• **文本片段**

Flink DataStream转换操作
1.Single-DataStream操作
- 1.Map[DataStream -> DataStream]
调用用户定义的MapFunction对DataStream[T]数据进行处理,形成新的DataStream[T],其中数据格式可能会发生变化,常用作对数据集内数据的清洗和转换。
import org.apache.flink.api.common.functions.MapFunction
import org.apache.flink.api.scala._
import org.apache.flink.streaming.api.scala.{DataStream, StreamExecutionEnvironment}
object SourceTest {
def main(args: Array[String]): Unit = {
val env = StreamExecutionEnvironment.getExecutionEnvironment
val dataStream = env.fromElements(("a",3),("d",4),("c",2),("c",5),("a",5))
//map操作
val mapStream: DataStream[(String,Int)] = dataStream.map(t => (t._1, t._2 + 1))
//MapFunction操作
mapStream.map(new MapFunction[(String,Int),(String,Int)] {
override def map(t: (String, Int)): (String, Int) = {
(t._1,t._2 + 1)
}
})
mapStream.print()
env.execute("SourceTest")
}
}
- 2.FlatMap[DataStream -> DataStream]
主要对输入的元素处理之后生成一个或者多个元素
object SourceTest {
def main(args: Array[String]): Unit = {
val env = StreamExecutionEnvironment.getExecutionEnvironment
testFlatMap(env)

(摘自某一集合的条目)
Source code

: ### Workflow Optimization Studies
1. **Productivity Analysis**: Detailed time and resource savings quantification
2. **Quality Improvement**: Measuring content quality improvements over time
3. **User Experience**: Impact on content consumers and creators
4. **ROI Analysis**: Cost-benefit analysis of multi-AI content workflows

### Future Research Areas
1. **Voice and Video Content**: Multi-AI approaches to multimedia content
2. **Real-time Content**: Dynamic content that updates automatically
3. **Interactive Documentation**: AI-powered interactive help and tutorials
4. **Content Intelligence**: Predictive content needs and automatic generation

• **练习要求**
1) 按文本片段的说法,Map操作常被用来做什么?
2) 列出文本片段代码中传给env.fromElements的所有元组。

• **各题答案**
1) 常用作对数据集内数据的清洗和转换。

2) ("a",3)、("d",4)、("c",2)、("c",5)、("a",5)